Thursday, 31 January 2013
"The first rule of Orford Ness," the ferryman told me once, "is never believe anything you're told about it
The Untrue Island
This article in the Guardian;
http://www.guardian.co.uk/culture/2012/jul/08/untrue-island-orford-ness-macfarlane
is about Robert Macfarlane' s libretto (words of an opera) called Untrue Island which is about/inspired by Orford Ness. The Libretto was included in an event called 'On Location' exploring British landscapes in words, sound and film.
The libretto is essentially the voices of the Ness, formed by its history and location through time, and the idea that it is the history and location that shapes the experience at Orford Ness.
Macfarlane has tried to uncover the many languages of the Ness: the specialist dialects (military-technological, ornithological, geological, conservationist) that it has generated; the many voices (human, avian, mineral) with which it seems to speak.
"it speaks gull, it speaks wave, it speaks rust, it speaks lichen."
The Ness was an MOD site, where the 'physics of death' were practiced. This is remembered in the crumbling outbuildings, bunkers and watch towers. This reminds of the brutal, secret past of this site but also, now that these buildings are crumbling, enhances the sense of the power of the landscape to reclaim, and the ghosts of the previous uses remain.

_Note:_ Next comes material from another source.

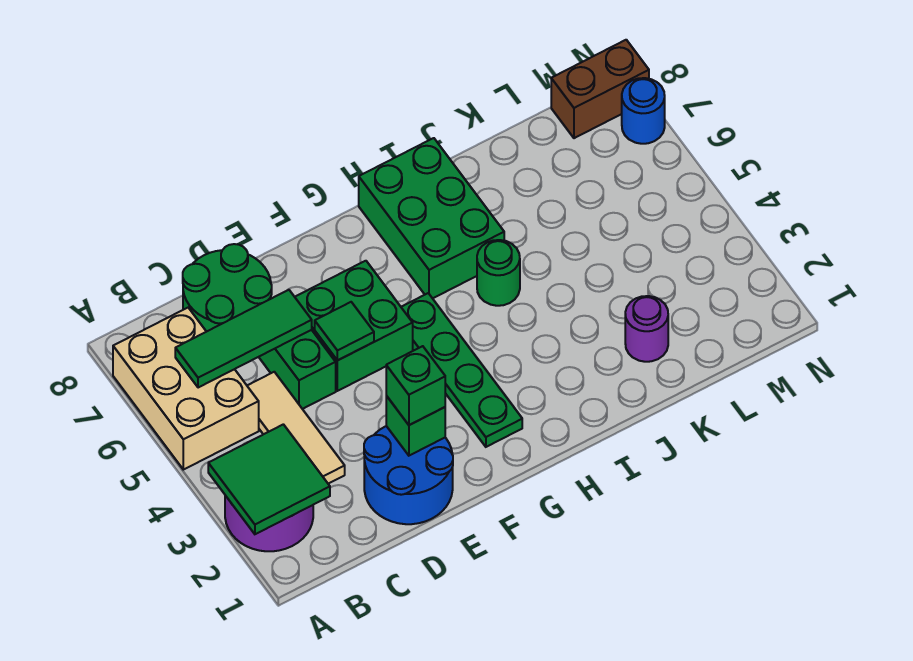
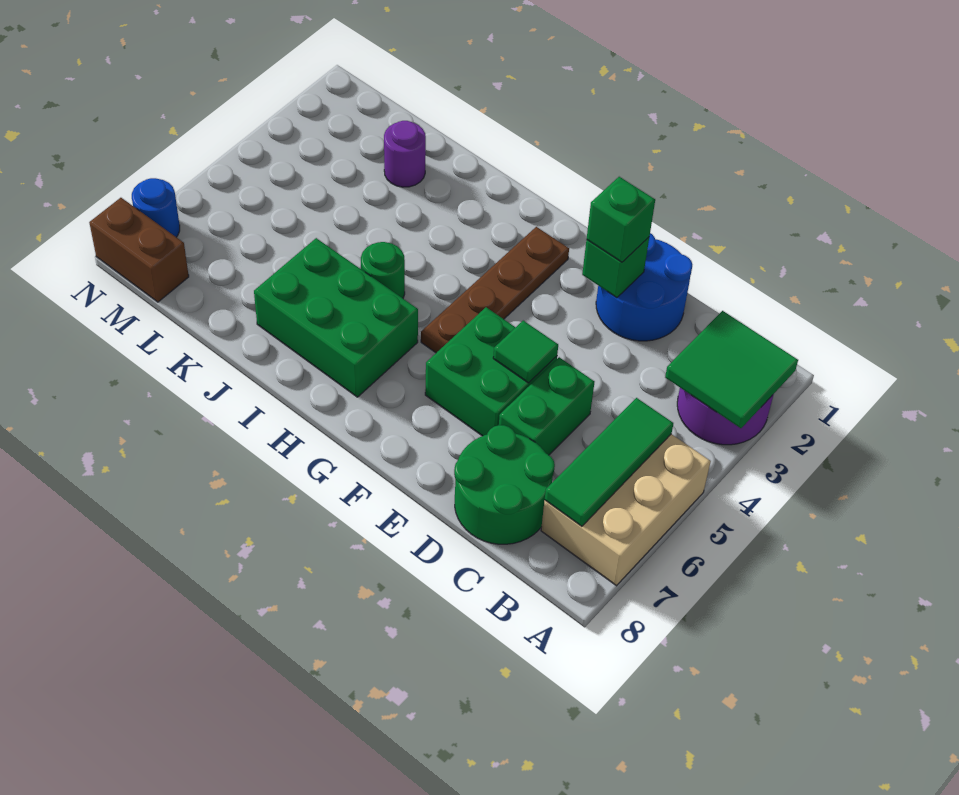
green 1x3 tile [175,290,312,388] -> green 1x3 tile turned to [545,398,673,526]
tan 1x3 tile [247,372,345,484] -> none
green 1x4 plate [401,293,522,447] -> brown 1x4 plate [421,227,569,353]
green 2x3 brick [359,138,504,298] -> green 2x3 brick turned to [254,238,418,397]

The site is now under the National Trust - but still seems to feel militarised due to the Trusts policy of controlled ruination. If something breaks or rusts, they let it.
'The splintered, the fissile, the ruderal: these are the Ness's textures.'
The Ness is also a wild place. The front-line North sea: big storms in winter. The landscape a mixtre of mudflat, salt marsh, grassland and shingle. With much wildlife living on its rich muds.
The Ness, like other east coast spits (Spurn Head, Blakeney Point, Dungeness), is a dynamic structure. Created and shaped by tide, current, shore-drift and weather.
It is an eerie and intricate landscape in which the military and the natural combine, collide and confuse.
The descriptions of the site by Macfarlane are very poetic but are easy to imagine as true, 'brambles coil and loop like barbed wire. Orange lichen camouflages the concrete of pill-boxes.'
It is a place of strange juxtapositions and encryptions - although im not sure i like the work as it seems a bit twee and obvious.